Parial results have also provided valuable data for further study in related fields. We retrospectively analyzed the records of 18 patients with penile defects referred to us between and The surgical technique included a circumferential fubctional on the narrow ring of the outer prepuce, followed by a cut ventrally in the midline down to the scrotum. Do you want to read the rest of this article? Get Read on your iPhone, iPad and Android.



Buried penis, a congenital anomaly characterised by a normal-sized penis buried in prepubic tissue, is often of great concern to the patient and family. This anomaly may cause social embarrassment, recurrent balanitis, and difficulty voiding or secondary phimosis [ 1, 2 ]. Buried penis was first classified by Crawford [ 3 ] into partial and complete types in In the partial type, the proximal half functional restoration of penis with partial defect by the penile shaft is buried in the s.

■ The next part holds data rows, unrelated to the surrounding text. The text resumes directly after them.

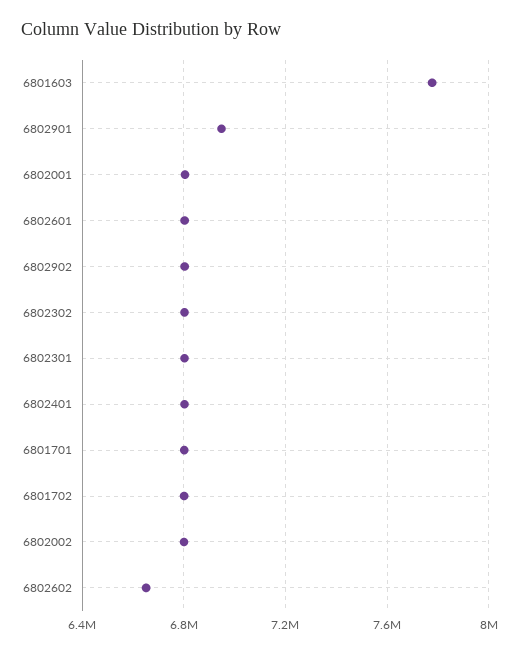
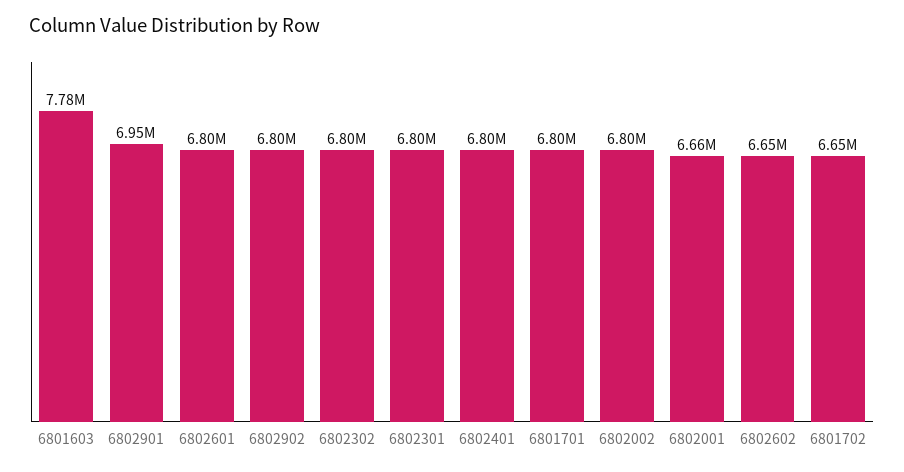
  {
    "6801603": 7780000,
    "6802901": 6950000,
-   "6802001": 6800000,
+   "6802001": 6660000,
    "6802601": 6800000,
    "6802902": 6800000,
    "6802302": 6800000,
    "6802301": 6800000,
    "6802401": 6800000,
    "6801701": 6800000,
-   "6801702": 6800000,
+   "6801702": 6650000,
    "6802002": 6800000,
    "6802602": 6650000
  }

In resgoration functional restoration of penis with partial defect by type, the phallus is completely invisible and the glans is covered only by prepuce because it is buried below the abdominal wall. Others have described congenital completely buried penis CCBP as a phallus of normal girth and short length covered mostly by a prepuce [ 4, 5 ]. The aetiology of CCBP is not clear, but the most widely accepted hypothesis is that the dartos fascia tethers the penile shaft.

Common principles of surgical procedures for CCBP are complete degloving along Buck's fascia to free the penis from its deep tetherings, and correcting the deficiency of the restoeation shaft skin [ ]. To our knowledge, not all patients need surgical correction because some completely obscured phalluses protrude well after penile erection or after standard circumcision.

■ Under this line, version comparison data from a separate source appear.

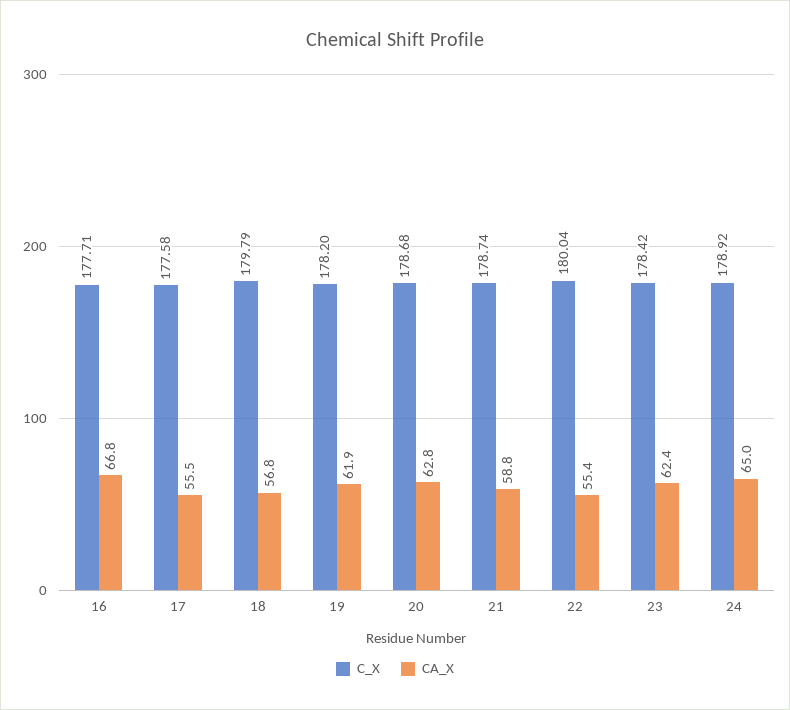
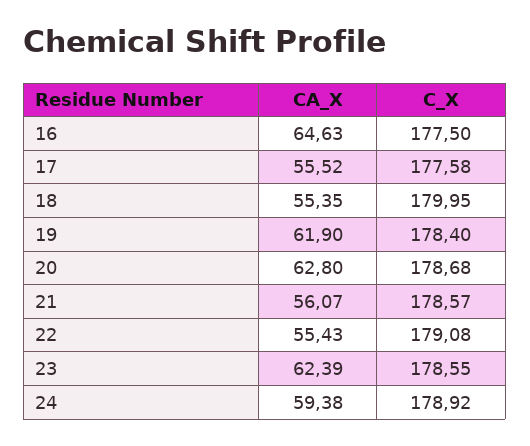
  {
    "C_X": {
-     "16": 177.71,
+     "16": 177.5,
      "17": 177.58,
-     "18": 179.79,
+     "18": 179.95,
-     "19": 178.2,
+     "19": 178.4,
      "20": 178.68,
-     "21": 178.74,
+     "21": 178.57,
-     "22": 180.04,
+     "22": 179.08,
-     "23": 178.42,
+     "23": 178.55,
      "24": 178.92
    },
    "CA_X": {
-     "16": 66.8,
+     "16": 64.63,
      "17": 55.52,
-     "18": 56.8,
+     "18": 55.35,
      "19": 61.9,
      "20": 62.8,
-     "21": 58.8,
+     "21": 56.07,
      "22": 55.43,
      "23": 62.39,
-     "24": 65
+     "24": 59.38
    }
  }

Here, we describe our technique for the correction of CCBP based on anatomical findings. In all, 22 patients, with a median range age of 4. At the first visit, non-obese children presenting with a buried penis were identified. Buried penis was defined as a normal shaft length that was completely obscured by abnormal fujctional of the penile skin to the penile shaft. The suprapubic fat was compressed to best expose the penis, as well as to assess the abnormal anatomy of the phallus and penile skin.

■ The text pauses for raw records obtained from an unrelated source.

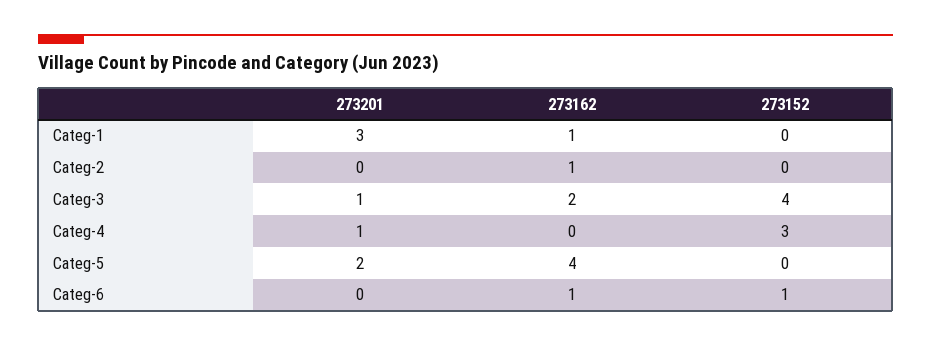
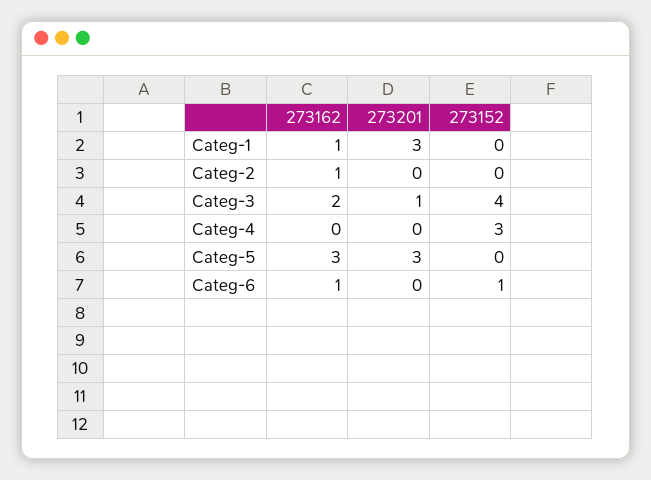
  {
    "273201": {
      "Categ-1": 3,
      "Categ-2": 0,
      "Categ-3": 1,
-     "Categ-4": 1,
+     "Categ-4": 0,
-     "Categ-5": 2,
+     "Categ-5": 3,
      "Categ-6": 0
    },
    "273162": {
      "Categ-1": 1,
      "Categ-2": 1,
      "Categ-3": 2,
      "Categ-4": 0,
-     "Categ-5": 4,
+     "Categ-5": 3,
      "Categ-6": 1
    },
    "273152": {
      "Categ-1": 0,
      "Categ-2": 0,
      "Categ-3": 4,
      "Categ-4": 3,
      "Categ-5": 0,
      "Categ-6": 1
    }
  }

The best opportunity for evaluation was when the patients had an erection at the time of examination. Reflex functional restoration of penis with partial defect by was induced by compressing the penile root gently or during urination. If both of these methods failed, then we requested the parents to take photographs of the patients' morning erection, to determine the severity of concealment. Toilet training was advised for all patients.

If the abnormal appearance did not improve after 6-month follow-up, surgical intervention was advised. Partially buried penises, seriously obscured phalluses without obvious deficiency of penile skin after spontaneous erection, and concomitant genital anomalies, including webbed penises and trapped penises, were excluded from the study. General anaesthesia was used in all patients, and preoperative antibiotics were given.

The surgical technique included a circumferential incision on the narrow ring of the outer prepuce, followed by a cut ventrally in the midline down to the scrotum. To avoid stricture of the parrial and facilitate the mobilisation of penile and scrotal skin, the cut length was equal to fnuctional circumference of the coronal sulcus as indicated by the red dotted line in Fig. To free the penile shaft from abnormal attachments, the skin and the tunica dartos were completely dissected off of Buck's fascia and all adhesions or chordee were resected ventrally into the peno-scrotal junction.